↓↓↓

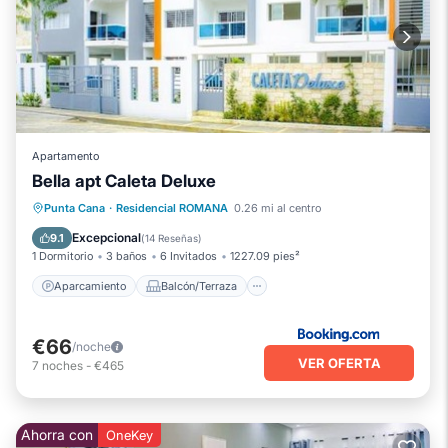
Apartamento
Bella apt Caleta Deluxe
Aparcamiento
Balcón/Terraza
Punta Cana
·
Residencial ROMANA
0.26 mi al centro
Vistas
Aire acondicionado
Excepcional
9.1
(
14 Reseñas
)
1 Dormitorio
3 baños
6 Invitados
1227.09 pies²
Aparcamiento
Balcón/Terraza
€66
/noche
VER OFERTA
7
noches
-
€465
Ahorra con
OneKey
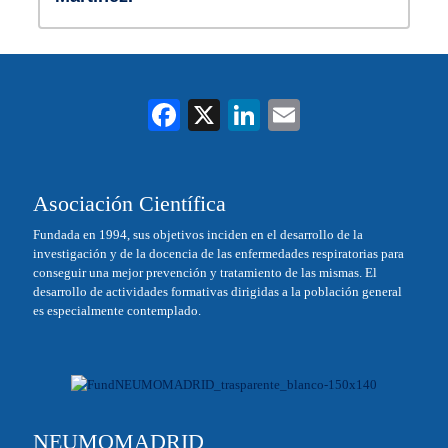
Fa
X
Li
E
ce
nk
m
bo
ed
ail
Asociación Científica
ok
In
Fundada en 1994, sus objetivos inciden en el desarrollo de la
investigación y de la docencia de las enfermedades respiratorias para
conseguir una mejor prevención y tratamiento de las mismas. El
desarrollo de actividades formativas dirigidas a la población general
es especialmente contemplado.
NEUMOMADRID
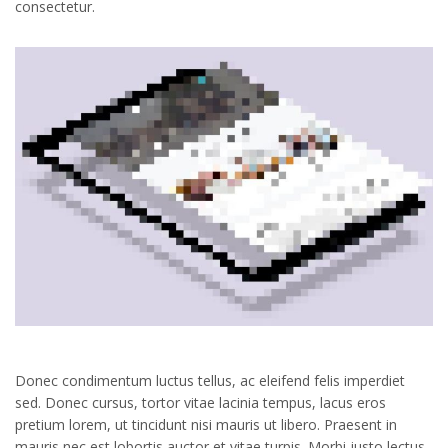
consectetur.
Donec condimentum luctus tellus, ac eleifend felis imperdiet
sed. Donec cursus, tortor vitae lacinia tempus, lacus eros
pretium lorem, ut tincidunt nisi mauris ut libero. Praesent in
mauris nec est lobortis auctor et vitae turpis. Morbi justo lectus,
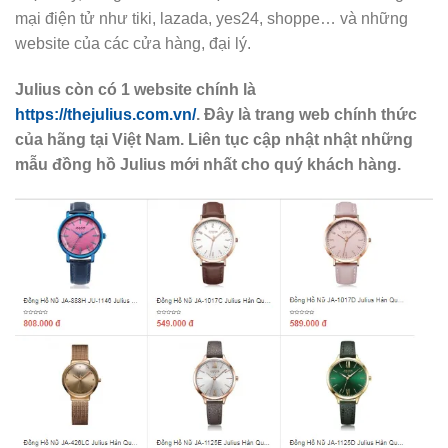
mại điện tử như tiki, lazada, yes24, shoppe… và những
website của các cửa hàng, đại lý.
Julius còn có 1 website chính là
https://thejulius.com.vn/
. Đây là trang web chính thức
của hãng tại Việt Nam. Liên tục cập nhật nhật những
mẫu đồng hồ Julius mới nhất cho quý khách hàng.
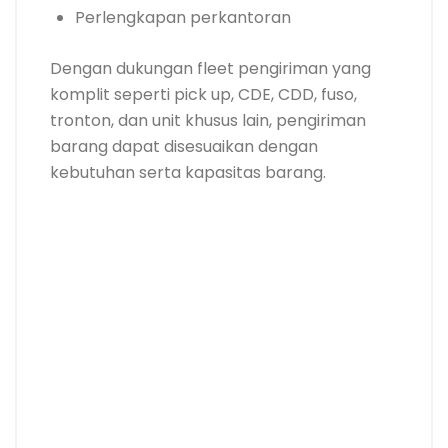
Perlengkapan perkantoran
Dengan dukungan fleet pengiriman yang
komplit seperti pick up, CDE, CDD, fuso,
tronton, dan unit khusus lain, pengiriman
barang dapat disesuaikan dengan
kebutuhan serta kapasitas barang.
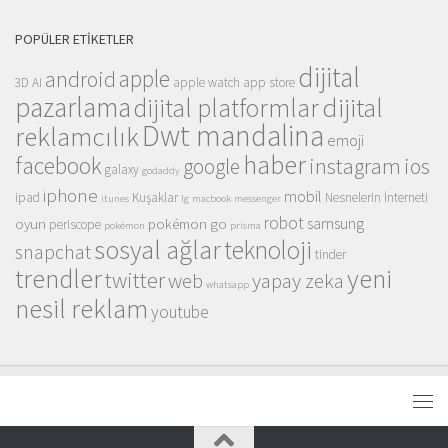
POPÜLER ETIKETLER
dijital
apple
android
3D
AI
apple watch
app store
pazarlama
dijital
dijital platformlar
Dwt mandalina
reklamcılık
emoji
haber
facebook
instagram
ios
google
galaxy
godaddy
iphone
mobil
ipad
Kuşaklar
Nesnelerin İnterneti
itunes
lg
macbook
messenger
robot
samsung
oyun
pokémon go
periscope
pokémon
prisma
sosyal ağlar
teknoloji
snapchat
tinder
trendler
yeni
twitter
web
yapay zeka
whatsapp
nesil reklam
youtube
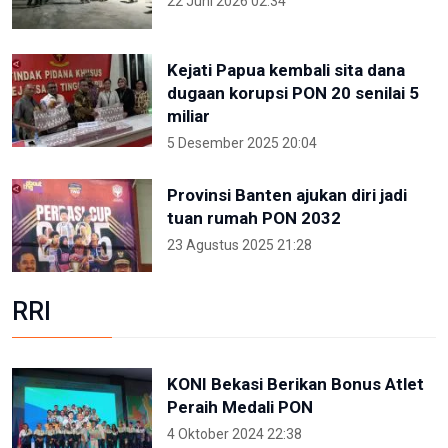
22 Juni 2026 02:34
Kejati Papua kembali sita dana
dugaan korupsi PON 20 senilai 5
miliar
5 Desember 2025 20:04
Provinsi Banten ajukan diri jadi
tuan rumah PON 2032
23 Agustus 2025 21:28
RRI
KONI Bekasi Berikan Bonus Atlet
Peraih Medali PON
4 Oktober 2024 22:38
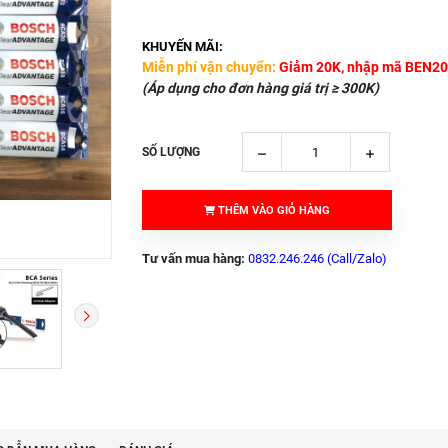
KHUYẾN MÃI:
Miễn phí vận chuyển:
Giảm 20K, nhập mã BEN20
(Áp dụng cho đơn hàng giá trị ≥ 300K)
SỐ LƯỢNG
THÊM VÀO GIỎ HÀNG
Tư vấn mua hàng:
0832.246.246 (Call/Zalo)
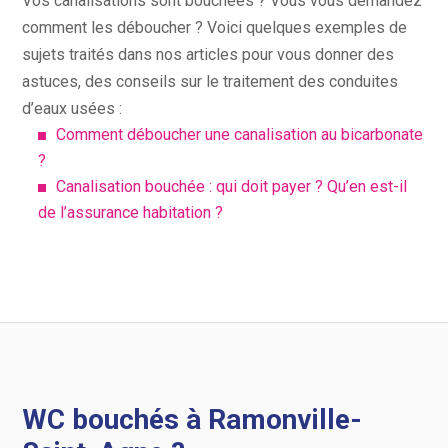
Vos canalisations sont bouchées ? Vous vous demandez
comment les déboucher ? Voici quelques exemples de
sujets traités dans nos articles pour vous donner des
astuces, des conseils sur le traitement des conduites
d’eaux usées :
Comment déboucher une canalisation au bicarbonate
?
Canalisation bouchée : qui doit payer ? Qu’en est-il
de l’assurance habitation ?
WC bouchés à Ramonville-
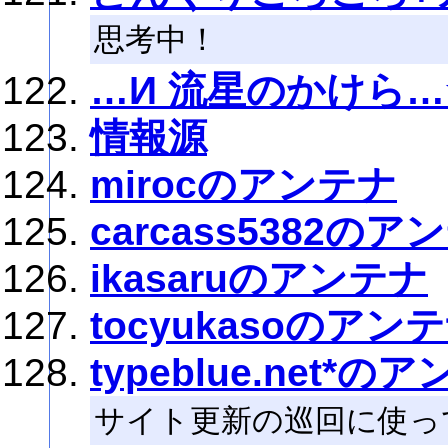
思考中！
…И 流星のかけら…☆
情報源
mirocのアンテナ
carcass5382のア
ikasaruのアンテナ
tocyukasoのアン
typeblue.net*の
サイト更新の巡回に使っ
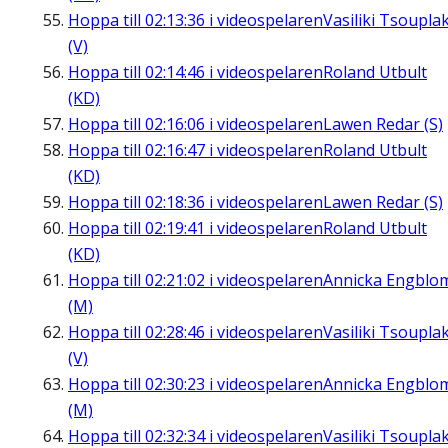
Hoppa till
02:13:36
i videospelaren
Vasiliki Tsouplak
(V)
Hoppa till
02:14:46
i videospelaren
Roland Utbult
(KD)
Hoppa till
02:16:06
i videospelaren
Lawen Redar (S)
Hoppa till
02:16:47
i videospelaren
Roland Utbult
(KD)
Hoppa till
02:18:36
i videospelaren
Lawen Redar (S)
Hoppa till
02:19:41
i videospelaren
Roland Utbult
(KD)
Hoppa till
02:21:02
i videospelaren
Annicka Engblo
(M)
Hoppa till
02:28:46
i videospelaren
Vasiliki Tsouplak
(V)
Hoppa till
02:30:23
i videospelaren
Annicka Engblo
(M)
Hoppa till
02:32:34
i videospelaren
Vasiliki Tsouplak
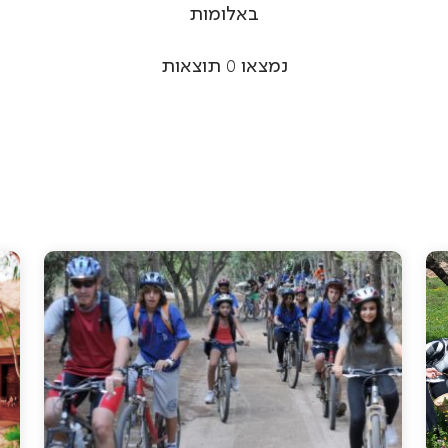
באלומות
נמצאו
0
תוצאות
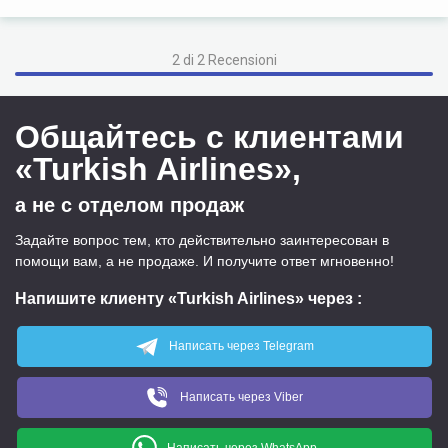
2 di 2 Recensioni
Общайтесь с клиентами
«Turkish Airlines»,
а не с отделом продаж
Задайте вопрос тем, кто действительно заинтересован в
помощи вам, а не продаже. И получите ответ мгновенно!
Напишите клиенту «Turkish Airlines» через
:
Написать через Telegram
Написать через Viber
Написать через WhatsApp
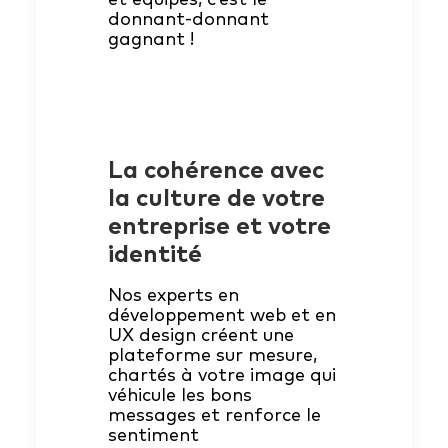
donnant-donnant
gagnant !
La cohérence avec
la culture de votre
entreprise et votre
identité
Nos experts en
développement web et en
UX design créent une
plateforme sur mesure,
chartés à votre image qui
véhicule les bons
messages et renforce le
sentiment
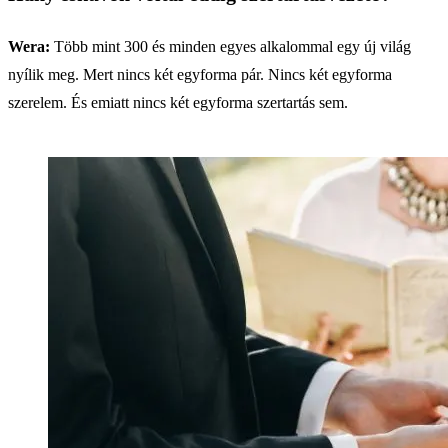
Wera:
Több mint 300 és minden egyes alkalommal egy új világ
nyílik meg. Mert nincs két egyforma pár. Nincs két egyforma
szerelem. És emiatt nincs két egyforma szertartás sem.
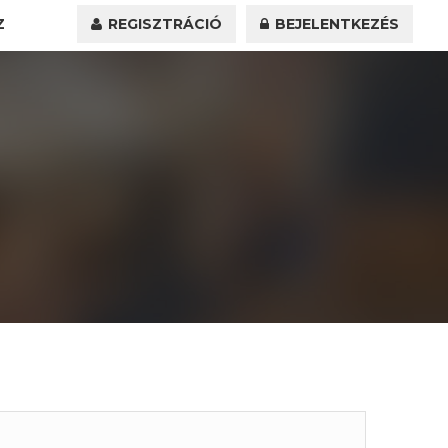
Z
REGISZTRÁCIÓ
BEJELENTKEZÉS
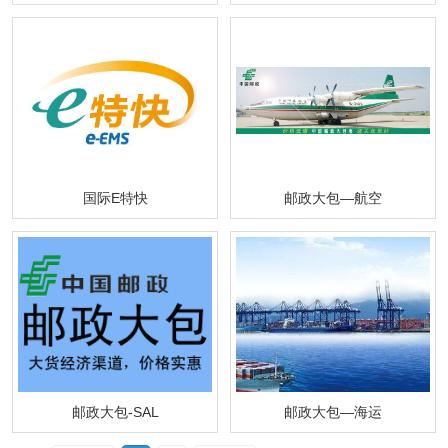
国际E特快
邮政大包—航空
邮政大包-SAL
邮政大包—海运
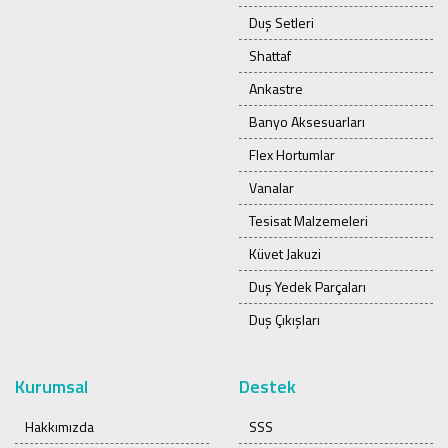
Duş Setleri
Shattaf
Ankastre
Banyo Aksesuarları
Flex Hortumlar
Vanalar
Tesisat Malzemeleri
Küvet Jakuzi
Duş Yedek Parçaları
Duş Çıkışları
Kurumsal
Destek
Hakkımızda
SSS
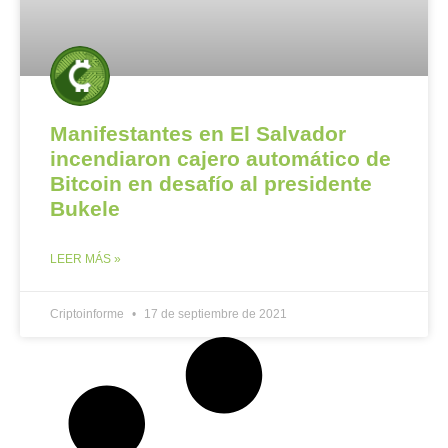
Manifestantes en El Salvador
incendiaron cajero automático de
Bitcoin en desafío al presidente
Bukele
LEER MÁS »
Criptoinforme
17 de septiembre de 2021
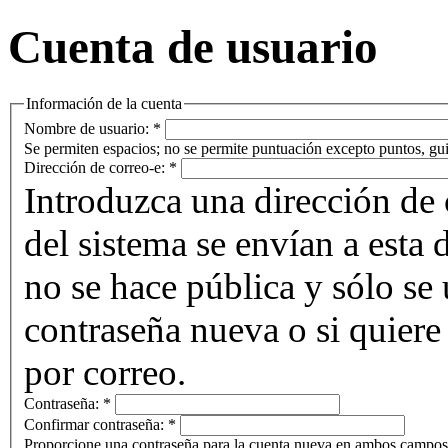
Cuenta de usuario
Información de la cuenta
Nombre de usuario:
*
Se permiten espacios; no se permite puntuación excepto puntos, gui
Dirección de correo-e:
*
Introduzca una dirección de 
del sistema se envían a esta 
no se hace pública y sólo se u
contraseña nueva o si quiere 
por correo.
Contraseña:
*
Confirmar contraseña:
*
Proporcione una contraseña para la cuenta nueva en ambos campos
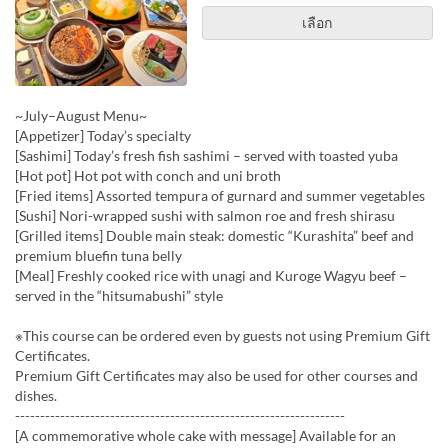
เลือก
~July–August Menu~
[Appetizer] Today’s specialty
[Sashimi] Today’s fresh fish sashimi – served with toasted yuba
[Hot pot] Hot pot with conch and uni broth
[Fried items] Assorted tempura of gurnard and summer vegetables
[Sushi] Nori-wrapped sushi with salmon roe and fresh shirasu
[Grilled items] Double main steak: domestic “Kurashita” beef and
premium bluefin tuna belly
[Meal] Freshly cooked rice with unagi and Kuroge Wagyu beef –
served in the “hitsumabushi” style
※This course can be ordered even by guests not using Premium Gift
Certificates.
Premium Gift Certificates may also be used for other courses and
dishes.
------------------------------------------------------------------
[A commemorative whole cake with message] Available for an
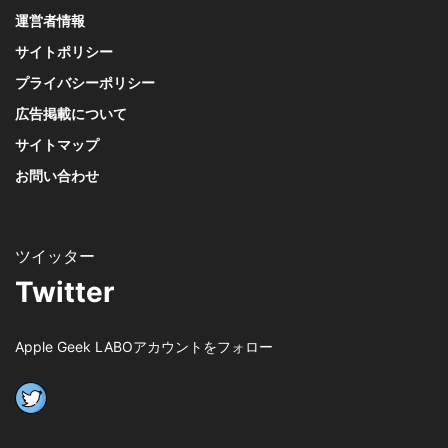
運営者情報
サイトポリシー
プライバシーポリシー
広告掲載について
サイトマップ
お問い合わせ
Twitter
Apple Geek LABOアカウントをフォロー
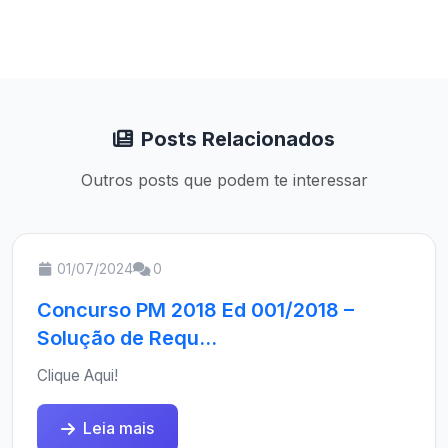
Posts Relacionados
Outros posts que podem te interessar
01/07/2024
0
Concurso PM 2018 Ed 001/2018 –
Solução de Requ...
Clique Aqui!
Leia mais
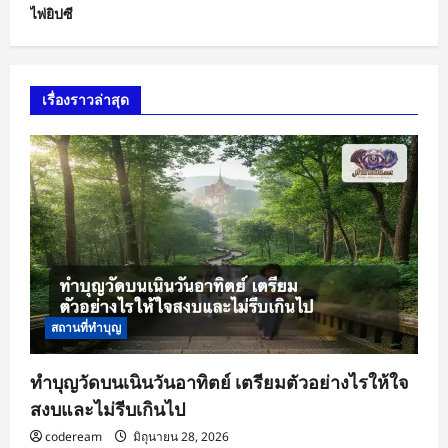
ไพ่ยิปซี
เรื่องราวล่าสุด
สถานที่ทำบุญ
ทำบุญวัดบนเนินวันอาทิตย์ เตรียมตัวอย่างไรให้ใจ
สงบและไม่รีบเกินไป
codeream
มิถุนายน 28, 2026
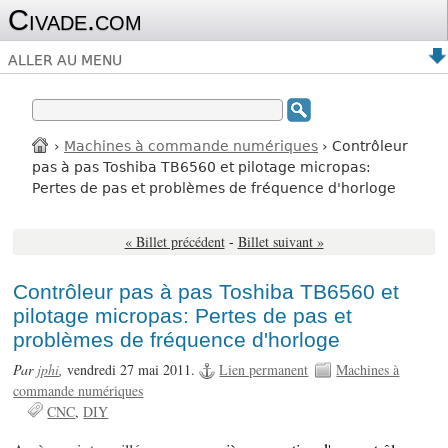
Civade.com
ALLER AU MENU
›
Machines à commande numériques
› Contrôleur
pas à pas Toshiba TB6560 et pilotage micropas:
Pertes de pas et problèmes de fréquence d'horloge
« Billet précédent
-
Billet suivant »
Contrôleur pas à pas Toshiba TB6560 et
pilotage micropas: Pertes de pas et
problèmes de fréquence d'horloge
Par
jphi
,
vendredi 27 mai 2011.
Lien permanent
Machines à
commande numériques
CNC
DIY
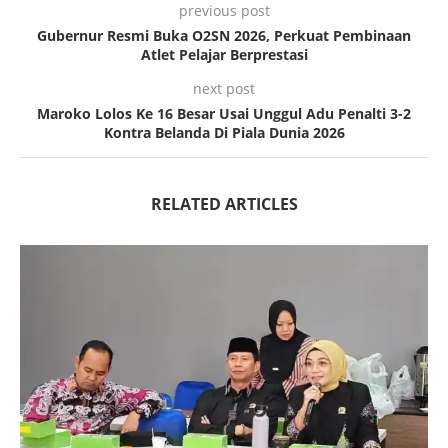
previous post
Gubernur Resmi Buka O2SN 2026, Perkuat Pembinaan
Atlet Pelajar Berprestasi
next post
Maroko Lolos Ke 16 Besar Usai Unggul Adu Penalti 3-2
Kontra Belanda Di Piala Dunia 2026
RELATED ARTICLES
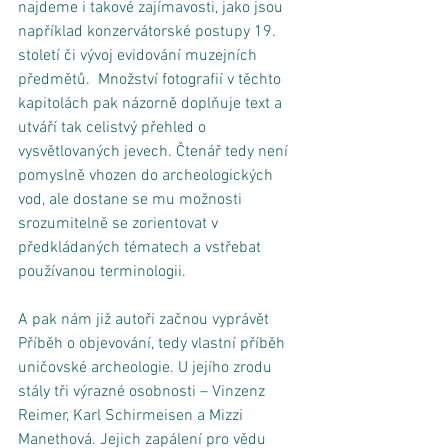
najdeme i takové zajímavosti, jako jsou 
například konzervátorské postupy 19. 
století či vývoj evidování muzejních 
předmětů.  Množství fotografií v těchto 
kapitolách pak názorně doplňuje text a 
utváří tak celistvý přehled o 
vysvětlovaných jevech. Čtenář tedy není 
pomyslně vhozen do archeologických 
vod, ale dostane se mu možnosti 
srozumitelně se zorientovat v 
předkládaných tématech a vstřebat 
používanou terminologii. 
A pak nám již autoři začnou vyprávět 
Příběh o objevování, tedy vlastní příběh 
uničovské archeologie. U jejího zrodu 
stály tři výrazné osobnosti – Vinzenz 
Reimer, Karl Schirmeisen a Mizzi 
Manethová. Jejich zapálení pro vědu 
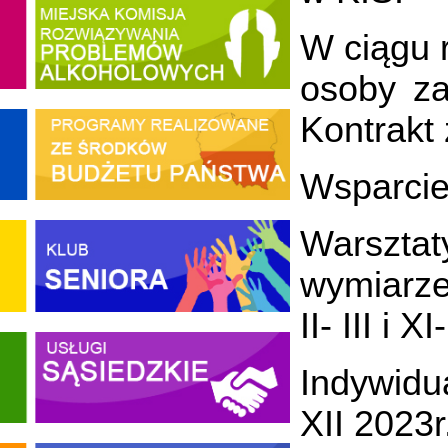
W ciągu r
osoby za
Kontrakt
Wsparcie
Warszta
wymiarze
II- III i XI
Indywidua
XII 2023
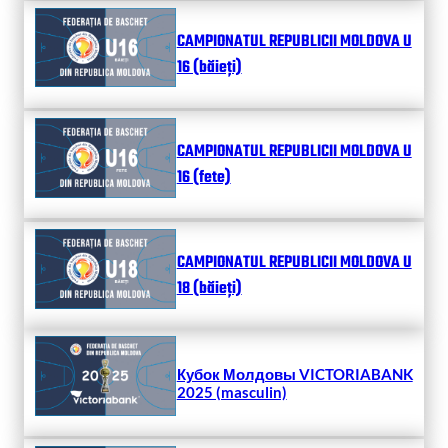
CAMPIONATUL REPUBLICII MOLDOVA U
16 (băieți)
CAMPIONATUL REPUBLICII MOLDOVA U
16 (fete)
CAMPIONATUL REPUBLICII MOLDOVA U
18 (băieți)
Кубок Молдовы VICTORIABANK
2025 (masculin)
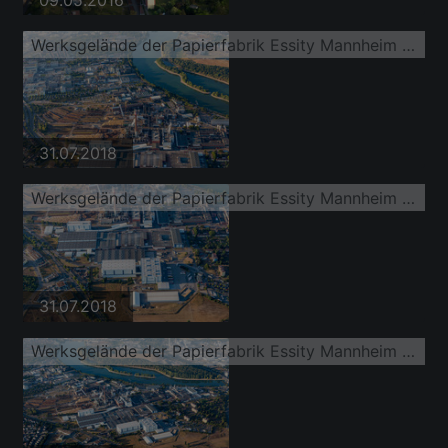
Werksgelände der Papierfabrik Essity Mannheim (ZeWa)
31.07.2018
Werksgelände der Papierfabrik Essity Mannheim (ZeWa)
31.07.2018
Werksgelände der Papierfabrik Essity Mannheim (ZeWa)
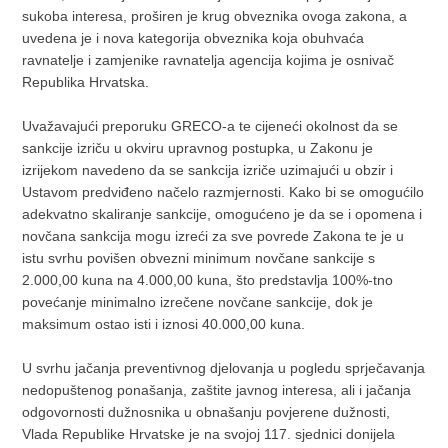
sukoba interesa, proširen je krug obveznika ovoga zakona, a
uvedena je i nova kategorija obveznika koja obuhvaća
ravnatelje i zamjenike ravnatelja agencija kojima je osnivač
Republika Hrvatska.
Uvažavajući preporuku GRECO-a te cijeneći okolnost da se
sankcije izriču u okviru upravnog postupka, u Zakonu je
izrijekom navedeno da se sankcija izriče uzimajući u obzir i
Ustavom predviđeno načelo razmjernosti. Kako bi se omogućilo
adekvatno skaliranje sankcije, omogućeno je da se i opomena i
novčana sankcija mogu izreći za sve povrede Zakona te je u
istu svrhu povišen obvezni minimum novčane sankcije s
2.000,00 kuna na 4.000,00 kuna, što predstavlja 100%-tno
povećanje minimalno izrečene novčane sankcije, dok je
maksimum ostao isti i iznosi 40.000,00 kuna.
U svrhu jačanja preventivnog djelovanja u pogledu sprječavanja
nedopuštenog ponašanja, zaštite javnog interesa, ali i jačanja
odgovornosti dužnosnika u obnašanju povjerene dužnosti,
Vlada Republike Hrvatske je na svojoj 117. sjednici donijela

↑↑↑

◆ EXERCISE: Report every line containing the string "Machines" in the material.

◆ SOLUTION TO THIS TASK:
Machines à commande numériques
Machines à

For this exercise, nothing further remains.